STATED EXERCISE: Retype each entry below exactly as it stands.

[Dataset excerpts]
+++++
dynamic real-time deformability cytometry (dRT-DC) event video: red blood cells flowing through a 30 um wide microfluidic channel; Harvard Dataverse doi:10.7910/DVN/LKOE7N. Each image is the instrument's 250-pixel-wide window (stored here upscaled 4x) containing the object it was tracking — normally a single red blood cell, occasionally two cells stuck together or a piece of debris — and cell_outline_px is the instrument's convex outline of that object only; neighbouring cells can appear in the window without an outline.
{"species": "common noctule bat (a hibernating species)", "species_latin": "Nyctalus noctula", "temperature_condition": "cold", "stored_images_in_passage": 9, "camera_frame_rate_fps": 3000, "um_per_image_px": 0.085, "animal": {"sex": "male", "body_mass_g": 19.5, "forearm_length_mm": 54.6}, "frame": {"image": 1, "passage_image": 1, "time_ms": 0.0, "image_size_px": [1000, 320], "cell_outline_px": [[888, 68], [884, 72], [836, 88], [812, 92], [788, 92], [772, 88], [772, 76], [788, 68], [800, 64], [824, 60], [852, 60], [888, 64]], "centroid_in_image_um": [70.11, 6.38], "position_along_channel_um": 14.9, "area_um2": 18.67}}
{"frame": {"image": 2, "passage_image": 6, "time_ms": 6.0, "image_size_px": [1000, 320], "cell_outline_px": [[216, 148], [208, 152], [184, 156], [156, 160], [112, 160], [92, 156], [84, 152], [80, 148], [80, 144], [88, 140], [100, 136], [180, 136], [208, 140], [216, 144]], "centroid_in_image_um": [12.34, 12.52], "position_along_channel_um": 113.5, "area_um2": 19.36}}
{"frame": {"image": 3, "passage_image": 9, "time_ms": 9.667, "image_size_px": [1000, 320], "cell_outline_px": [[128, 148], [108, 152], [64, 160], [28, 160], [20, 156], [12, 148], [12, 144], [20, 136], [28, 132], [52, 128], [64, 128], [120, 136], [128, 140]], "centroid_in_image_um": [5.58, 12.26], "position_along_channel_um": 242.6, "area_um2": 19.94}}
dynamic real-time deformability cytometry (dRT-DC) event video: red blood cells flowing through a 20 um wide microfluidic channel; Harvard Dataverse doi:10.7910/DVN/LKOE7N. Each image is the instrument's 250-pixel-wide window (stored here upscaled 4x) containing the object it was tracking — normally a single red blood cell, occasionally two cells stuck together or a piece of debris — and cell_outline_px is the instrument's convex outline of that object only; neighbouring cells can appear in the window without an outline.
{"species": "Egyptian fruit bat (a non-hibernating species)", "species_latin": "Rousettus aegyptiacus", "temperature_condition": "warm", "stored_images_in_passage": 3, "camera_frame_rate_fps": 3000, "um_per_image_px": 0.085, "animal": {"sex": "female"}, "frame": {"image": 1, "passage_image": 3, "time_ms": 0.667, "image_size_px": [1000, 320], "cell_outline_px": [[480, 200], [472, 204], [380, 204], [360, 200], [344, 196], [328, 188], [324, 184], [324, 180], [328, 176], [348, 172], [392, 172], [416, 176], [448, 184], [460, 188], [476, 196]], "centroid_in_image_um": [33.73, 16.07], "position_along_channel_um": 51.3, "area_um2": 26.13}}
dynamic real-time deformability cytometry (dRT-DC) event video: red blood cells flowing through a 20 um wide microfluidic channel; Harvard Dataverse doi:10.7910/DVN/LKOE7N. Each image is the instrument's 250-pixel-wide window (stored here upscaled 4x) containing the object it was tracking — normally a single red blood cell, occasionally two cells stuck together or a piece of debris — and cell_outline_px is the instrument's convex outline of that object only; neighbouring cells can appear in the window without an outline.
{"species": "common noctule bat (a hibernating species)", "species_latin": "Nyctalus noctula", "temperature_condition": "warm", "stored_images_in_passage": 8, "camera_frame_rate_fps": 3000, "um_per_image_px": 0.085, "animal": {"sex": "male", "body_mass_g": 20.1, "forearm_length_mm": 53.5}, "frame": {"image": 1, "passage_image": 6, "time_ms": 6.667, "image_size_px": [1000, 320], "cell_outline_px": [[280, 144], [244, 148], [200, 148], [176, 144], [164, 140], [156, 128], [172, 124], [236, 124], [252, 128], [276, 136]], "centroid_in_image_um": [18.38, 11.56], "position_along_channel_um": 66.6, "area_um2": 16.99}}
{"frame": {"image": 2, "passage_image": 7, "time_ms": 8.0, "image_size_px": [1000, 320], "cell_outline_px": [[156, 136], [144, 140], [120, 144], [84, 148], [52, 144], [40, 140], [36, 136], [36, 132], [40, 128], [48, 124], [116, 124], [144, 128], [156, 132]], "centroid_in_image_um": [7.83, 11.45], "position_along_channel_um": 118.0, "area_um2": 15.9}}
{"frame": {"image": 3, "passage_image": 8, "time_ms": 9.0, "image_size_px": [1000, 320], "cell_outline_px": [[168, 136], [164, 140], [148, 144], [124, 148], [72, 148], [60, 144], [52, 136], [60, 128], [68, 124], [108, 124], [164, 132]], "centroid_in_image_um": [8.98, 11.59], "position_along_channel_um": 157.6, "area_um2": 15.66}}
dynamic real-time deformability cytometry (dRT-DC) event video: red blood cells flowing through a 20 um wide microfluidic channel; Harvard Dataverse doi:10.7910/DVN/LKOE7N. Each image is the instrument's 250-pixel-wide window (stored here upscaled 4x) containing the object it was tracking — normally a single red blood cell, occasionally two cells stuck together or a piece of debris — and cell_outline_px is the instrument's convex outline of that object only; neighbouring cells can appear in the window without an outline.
+++++
TASK OUTPUT:
dynamic real-time deformability cytometry (dRT-DC) event video: red blood cells flowing through a 30 um wide microfluidic channel; Harvard Dataverse doi:10.7910/DVN/LKOE7N. Each image is the instrument's 250-pixel-wide window (stored here upscaled 4x) containing the object it was tracking — normally a single red blood cell, occasionally two cells stuck together or a piece of debris — and cell_outline_px is the instrument's convex outline of that object only; neighbouring cells can appear in the window without an outline.
{"species": "common noctule bat (a hibernating species)", "species_latin": "Nyctalus noctula", "temperature_condition": "cold", "stored_images_in_passage": 9, "camera_frame_rate_fps": 3000, "um_per_image_px": 0.085, "animal": {"sex": "male", "body_mass_g": 19.5, "forearm_length_mm": 54.6}, "frame": {"image": 1, "passage_image": 1, "time_ms": 0.0, "image_size_px": [1000, 320], "cell_outline_px": [[888, 68], [884, 72], [836, 88], [812, 92], [788, 92], [772, 88], [772, 76], [788, 68], [800, 64], [824, 60], [852, 60], [888, 64]], "centroid_in_image_um": [70.11, 6.38], "position_along_channel_um": 14.9, "area_um2": 18.67}}
{"frame": {"image": 2, "passage_image": 6, "time_ms": 6.0, "image_size_px": [1000, 320], "cell_outline_px": [[216, 148], [208, 152], [184, 156], [156, 160], [112, 160], [92, 156], [84, 152], [80, 148], [80, 144], [88, 140], [100, 136], [180, 136], [208, 140], [216, 144]], "centroid_in_image_um": [12.34, 12.52], "position_along_channel_um": 113.5, "area_um2": 19.36}}
{"frame": {"image": 3, "passage_image": 9, "time_ms": 9.667, "image_size_px": [1000, 320], "cell_outline_px": [[128, 148], [108, 152], [64, 160], [28, 160], [20, 156], [12, 148], [12, 144], [20, 136], [28, 132], [52, 128], [64, 128], [120, 136], [128, 140]], "centroid_in_image_um": [5.58, 12.26], "position_along_channel_um": 242.6, "area_um2": 19.94}}
dynamic real-time deformability cytometry (dRT-DC) event video: red blood cells flowing through a 20 um wide microfluidic channel; Harvard Dataverse doi:10.7910/DVN/LKOE7N. Each image is the instrument's 250-pixel-wide window (stored here upscaled 4x) containing the object it was tracking — normally a single red blood cell, occasionally two cells stuck together or a piece of debris — and cell_outline_px is the instrument's convex outline of that object only; neighbouring cells can appear in the window without an outline.
{"species": "Egyptian fruit bat (a non-hibernating species)", "species_latin": "Rousettus aegyptiacus", "temperature_condition": "warm", "stored_images_in_passage": 3, "camera_frame_rate_fps": 3000, "um_per_image_px": 0.085, "animal": {"sex": "female"}, "frame": {"image": 1, "passage_image": 3, "time_ms": 0.667, "image_size_px": [1000, 320], "cell_outline_px": [[480, 200], [472, 204], [380, 204], [360, 200], [344, 196], [328, 188], [324, 184], [324, 180], [328, 176], [348, 172], [392, 172], [416, 176], [448, 184], [460, 188], [476, 196]], "centroid_in_image_um": [33.73, 16.07], "position_along_channel_um": 51.3, "area_um2": 26.13}}
dynamic real-time deformability cytometry (dRT-DC) event video: red blood cells flowing through a 20 um wide microfluidic channel; Harvard Dataverse doi:10.7910/DVN/LKOE7N. Each image is the instrument's 250-pixel-wide window (stored here upscaled 4x) containing the object it was tracking — normally a single red blood cell, occasionally two cells stuck together or a piece of debris — and cell_outline_px is the instrument's convex outline of that object only; neighbouring cells can appear in the window without an outline.
{"species": "common noctule bat (a hibernating species)", "species_latin": "Nyctalus noctula", "temperature_condition": "warm", "stored_images_in_passage": 8, "camera_frame_rate_fps": 3000, "um_per_image_px": 0.085, "animal": {"sex": "male", "body_mass_g": 20.1, "forearm_length_mm": 53.5}, "frame": {"image": 1, "passage_image": 6, "time_ms": 6.667, "image_size_px": [1000, 320], "cell_outline_px": [[280, 144], [244, 148], [200, 148], [176, 144], [164, 140], [156, 128], [172, 124], [236, 124], [252, 128], [276, 136]], "centroid_in_image_um": [18.38, 11.56], "position_along_channel_um": 66.6, "area_um2": 16.99}}
{"frame": {"image": 2, "passage_image": 7, "time_ms": 8.0, "image_size_px": [1000, 320], "cell_outline_px": [[156, 136], [144, 140], [120, 144], [84, 148], [52, 144], [40, 140], [36, 136], [36, 132], [40, 128], [48, 124], [116, 124], [144, 128], [156, 132]], "centroid_in_image_um": [7.83, 11.45], "position_along_channel_um": 118.0, "area_um2": 15.9}}
{"frame": {"image": 3, "passage_image": 8, "time_ms": 9.0, "image_size_px": [1000, 320], "cell_outline_px": [[168, 136], [164, 140], [148, 144], [124, 148], [72, 148], [60, 144], [52, 136], [60, 128], [68, 124], [108, 124], [164, 132]], "centroid_in_image_um": [8.98, 11.59], "position_along_channel_um": 157.6, "area_um2": 15.66}}
dynamic real-time deformability cytometry (dRT-DC) event video: red blood cells flowing through a 20 um wide microfluidic channel; Harvard Dataverse doi:10.7910/DVN/LKOE7N. Each image is the instrument's 250-pixel-wide window (stored here upscaled 4x) containing the object it was tracking — normally a single red blood cell, occasionally two cells stuck together or a piece of debris — and cell_outline_px is the instrument's convex outline of that object only; neighbouring cells can appear in the window without an outline.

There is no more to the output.